CLOSE FRIEND OF DE PALMA'S, STAR OF 'MURDER A LA MOD', APPEARED IN 'WOTON'S WAKE', MORE
Jared Martin, who was Brian De Palma's college roommate and longtime close friend, passed away Wednesday at his home in Philadelphia. He was 75. His son, Christian Martin, told the Hollywood Reporter that his father died of pancreatic cancer.
Martin met De Palma and William Finley at Columbia University in 1960, when the three of them participated in the Columbia Players' annual varsity show. Martin had a bit part, while Finley had the lead in A Little Bit Different. Martin told Justin Humphreys, author of Interviews Too Shocking To Print!, that De Palma was acting at that time, but not really "an actor"-- "he was one of the producers-- he was around." Martin and De Palma became roommates, and when Martin returned from a summer break, De Palma and Finley had also become close friends. While Finley still lived at home, the three of them hung out together often, with De Palma "always the centerpiece," according to Martin.
De Palma and Martin would spend most of their time, however, at Sarah Lawrence College, where, along with Finley, they appeared in Wilford Leach's production of Jean Giraudoux's Ondine. According to Humphreys, "Finley played an old man, Martin played the lead, a knight, and De Palma played various roles. De Palma's then-girlfriend, Kristina Callahan, played Ondine. Finley, as usual, also designed some of the sets." The show was a "major success," states Humphreys, and they followed it up over the next year with two more: The Italian Straw Hat, and A Soldier's Tale.
Of course, when De Palma began making films, Martin and Finley were usually involved. De Palma has said that Martin appeared in several of his short films, including Woton's Wake (1962). In that film, Martin appears holding a candelabra "and leading the procession in this mock Dolce Vita scene"...
Martin also appears in Woton near the climax, wearing a helmet and peering up at Finley's Woton, mock-King Kong:
In 1963, De Palma and Finley were groomsmen at Martin's wedding, and that event was the basis for The Wedding Party (1964-65), De Palma's first feature (officially "A Film by" Brian De Palma, Cynthia Munroe, who put up the money, and Wilford Leach). Martin plays one of the wedding guests in that film, but he would go on to star as an independent film director in De Palma's Murder a la Mod (1967).

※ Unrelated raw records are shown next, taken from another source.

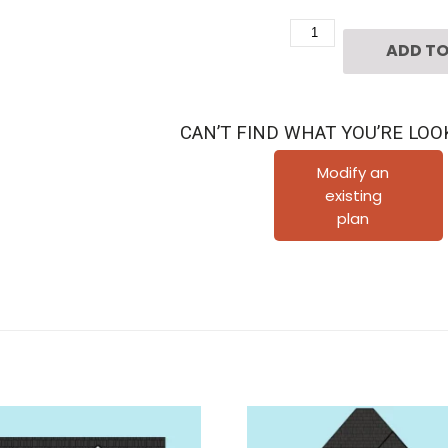
Two
ADD TO
Story
Townhouse
Plan
CAN’T FIND WHAT YOU’RE LOO
E5002
A1.1
Modify an
existing
quantity
plan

In 2016, Martin co-directed The Congressman with Bob Mrazek. "Bob is producer, co-director, fund raiser, post-production supervisor and chief cook and bottle washer," Martin told Portland Monthly. "The production company that made the film was created by him, just as the actual story has parallels in his life. As a former five-term representative from Long Island, he knew the practical and emotional core of the main character, Charlie Winship. The moods and pulls, the waiting in airports, the strain on normal relationships, the devastating effect on more intimate relationships. He experienced the emotional triage that comes with ignoring something important in order to pursue something essential. The Congressman was basically his story and could not have been written by anyone else.
When asked if De Palma had seen the film, Martin said, "We matriculated at Columbia but spent more time at Sarah Lawrence in Bronxville which had a fully outfitted film and theater department plus female actors hard to come by at Columbia. We made a series of short films. He directed, I acted. My directing came later. We worked with primitive equipment like a crank reel Bolex with a 100-foot magazine and reflector boards. From the start Brian gathered special talent around him such as Bob DeNiro, Jill Clayburgh and William Finley. Brian saw and liked The Congressman, thought it was well filmed and solidly acted. At that time we were getting a lot of over-the-top advice from folks in Hollywood who wanted to see more explosions and love scenes. Brian advised us to believe in what we’d done, cautioning us that everyone in the business wants to load you down with ideas that never seemed to work for them when they made their films. Words like this from a famous director helped steady the ship at an important time in post-production."